Late last month, dozens of educators, youth advocates, and maritime industry leaders from around the Puget Sound spent a day exploring opportunities to leverage our maritime assets to provide experiential, career-connected learning for high school students of color.
At a time of remarkable change in the workforce, maritime careers continue to be a bright spot for students seeking a livable wage and a stable and meaningful career. In addition, ocean-related careers will be critical to many solutions to the growing crisis of climate change.
As part of our effort to build a workforce in the maritime industry in an equitable fashion, the Port of Seattle convened the summit to determine whether expanded maritime-focused secondary education would be feasible and desirable.
Participants first agreed to a set of guiding principals surrounding equitable access, sustainability and workforce development. With those as the foundation, we then considered a variety of secondary education models, ranging from after school programs to comprehensive high schools. Examples included Raisbeck Aviation High School, the Northwest Maritime Center in Port Townsend, and several maritime and ocean education schools and programs on the East Coast, including: The New York Harbor School, Fannie Lou Hamer Freedom High School, and Rocking the Boat.
The summit provided us with a few key learnings. First, while schools and programs may operate differently, they all share one important attribute: to succeed, programs must be student-designed and student-centered.

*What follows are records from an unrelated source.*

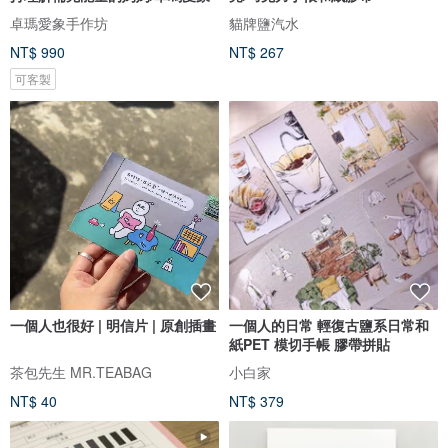
卓瑪愛象手作坊
貓牌鹽汽水
NT$ 990
NT$ 267
可客製
一個人也很好 | 明信片 | 原創插畫
一個人的日常 輕復古鹽系日常和
紙PET 模切手帳 膠帶拼貼
茶包先生 MR.TEABAG
小白家
NT$ 40
NT$ 379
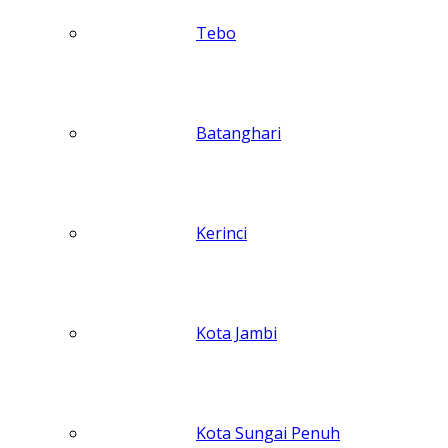
Tebo
Batanghari
Kerinci
Kota Jambi
Kota Sungai Penuh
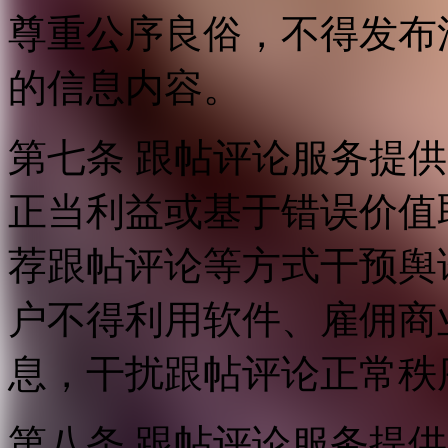
尊重公序良俗，不得发布
的信息内容。
第七条 跟帖评论服务提
正当利益或基于错误价值
荐跟帖评论等方式干预舆
户不得利用软件、雇佣商
息，干扰跟帖评论正常秩
第八条 跟帖评论服务提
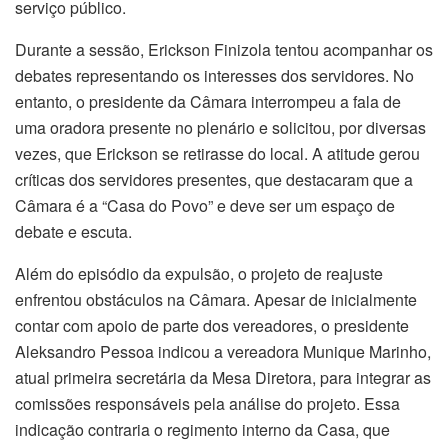
serviço público.
Durante a sessão, Erickson Finizola tentou acompanhar os
debates representando os interesses dos servidores. No
entanto, o presidente da Câmara interrompeu a fala de
uma oradora presente no plenário e solicitou, por diversas
vezes, que Erickson se retirasse do local. A atitude gerou
críticas dos servidores presentes, que destacaram que a
Câmara é a “Casa do Povo” e deve ser um espaço de
debate e escuta.
Além do episódio da expulsão, o projeto de reajuste
enfrentou obstáculos na Câmara. Apesar de inicialmente
contar com apoio de parte dos vereadores, o presidente
Aleksandro Pessoa indicou a vereadora Munique Marinho,
atual primeira secretária da Mesa Diretora, para integrar as
comissões responsáveis pela análise do projeto. Essa
indicação contraria o regimento interno da Casa, que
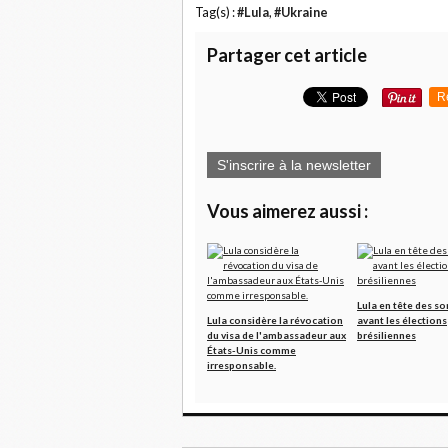
Tag(s) :
#Lula
,
#Ukraine
Partager cet article
R
S'inscrire à la newsletter
Vous aimerez aussi :
Lula en tête des s
Lula considère la révocation
avant les élections
du visa de l'ambassadeur aux
brésiliennes
États-Unis comme
irresponsable.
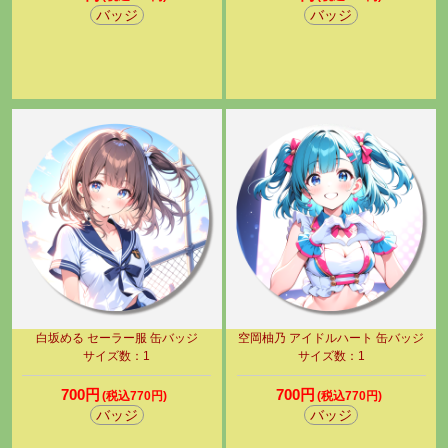
バッジ
バッジ
白坂める セーラー服 缶バッジ
空岡柚乃 アイドルハート 缶バッジ
サイズ数：1
サイズ数：1
700円
700円
(税込770円)
(税込770円)
バッジ
バッジ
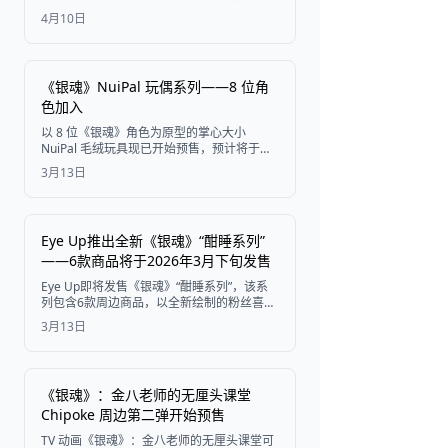
截止时间为2026年5月7日（周四）晚上11时
4月10日
59分，购买地址为Cocoani网络商店。
《银魂》NuiPal 玩偶系列——8 位角
色加入
以 8 位《银魂》角色为原型的掌心大小
NuiPal 毛绒玩具现已开始预售，预计将于
2026 年 8 月左右发售。
3月13日
Eye Up推出全新《银魂》“酣睡系列”
——6款商品将于2026年3月下旬发售
Eye Up即将发售《银魂》“酣睡系列”，该系
列包含6款周边商品，以全新绘制的粉丝喜爱
角色插图为特色。现已在Eye Up官方在线商
3月13日
店接受预订，全国零售将于2026年3月下旬
开始。
《银魂》：金八老师的无厘头课堂
Chipoke 周边第二弹开始预售
TV 动画《银魂》：金八老师的无厘头课堂可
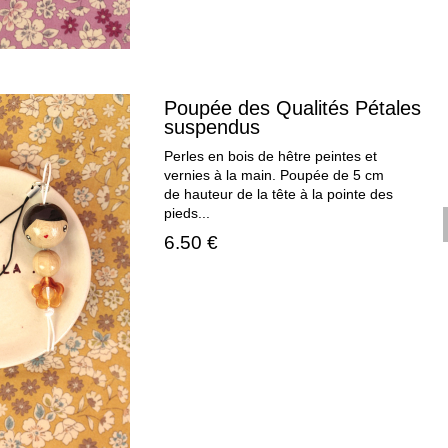
Poupée des Qualités Pétales
suspendus
Perles en bois de hêtre peintes et
vernies à la main. Poupée de 5 cm
de hauteur de la tête à la pointe des
pieds...
6.50 €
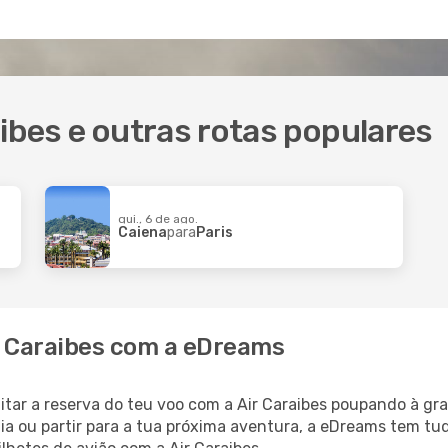
aibes e outras rotas populares
qui., 6 de ago.
Caiena
para
Paris
ir Caraibes com a eDreams
litar a reserva do teu voo com a Air Caraibes poupando à g
lia ou partir para a tua próxima aventura, a eDreams tem tu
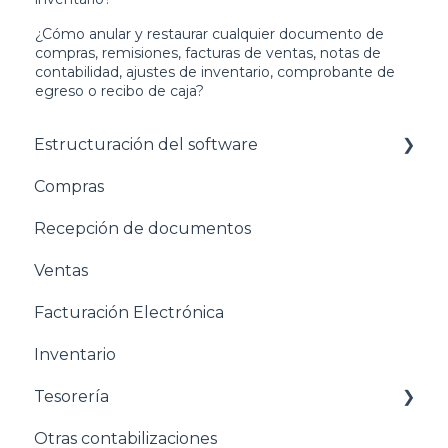
¿Cómo anular y restaurar cualquier documento de
compras, remisiones, facturas de ventas, notas de
contabilidad, ajustes de inventario, comprobante de
egreso o recibo de caja?
Estructuración del software
Compras
Pasos para configurar tu empresa
Recepción de documentos
Estructuración General
Ventas
Estructuración Contabilidad
Facturación Electrónica
Estructuración Compras
Inventario
Estructuración Ventas
Tesorería
Estructuración Inventarios
Otras contabilizaciones
Estructuración Tesorería
Conciliacion bancaria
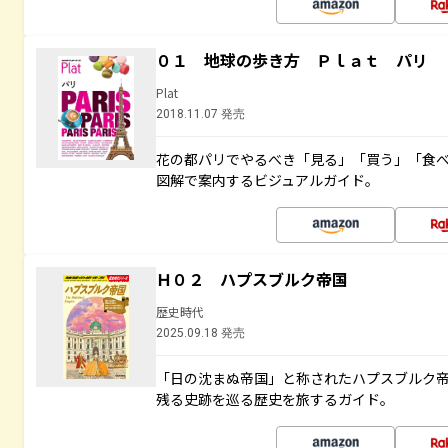
０１ 地球の歩き方 Ｐｌａｔ パリ
Plat
2018.11.07 発売
花の都パリでやるべき「見る」「買う」「食
図解で案内するビジュアルガイド。
Ｈ０２ ハプスブルク帝国
歴史時代
2025.09.18 発売
「日の沈まぬ帝国」と称されたハプスブルク
残る史跡を巡る歴史を旅するガイド。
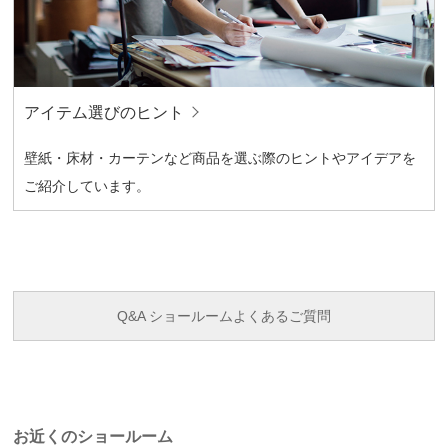
アイテム選びのヒント
壁紙・床材・カーテンなど商品を選ぶ際のヒントやアイデアを
ご紹介しています。
Q&A ショールームよくあるご質問
お近くのショールーム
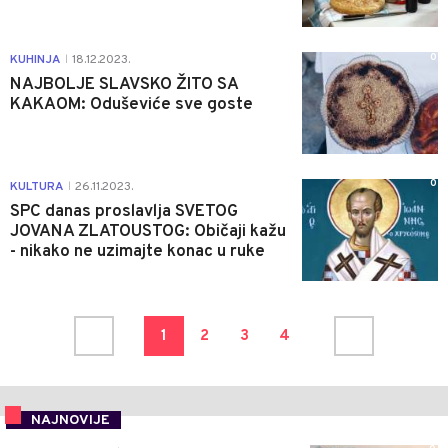
0
KUHINJA
18.12.2023.
|
NAJBOLJE SLAVSKO ŽITO SA
KAKAOM: Oduševiće sve goste
0
KULTURA
26.11.2023.
|
SPC danas proslavlja SVETOG
JOVANA ZLATOUSTOG: Običaji kažu
- nikako ne uzimajte konac u ruke
1
2
3
4
NAJNOVIJE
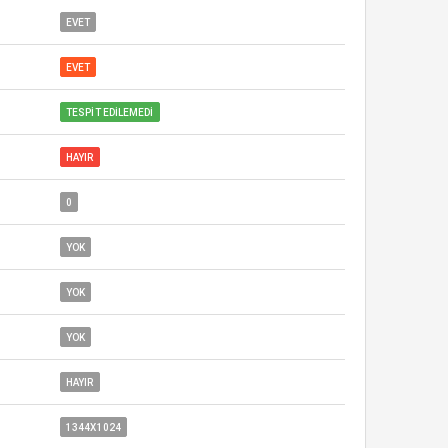
EVET
EVET
TESPIT EDILEMEDI
HAYIR
0
YOK
YOK
YOK
HAYIR
1344X1024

In Seattle that means working in communities of color and in areas that have not traditionally had access to the waterfront and the careers that it provides.
Second, with a renewed interest in career and technical education and career-connected learning at the state and local level, resources are available for well-designed programs that provide credentials and credits toward post-secondary degrees.
Third, any program would be building on a range of excellent programs in maritime education, from awareness building programs for elementary-aged children to career-launch programs for young adults.
And finally, with all of the resources, energy, and people available to invest in an initiative, we should think big.
Over the next three months, a taskforce of key stakeholders will take the lessons from the summit and consolidate them into a proposal to advance the initiative.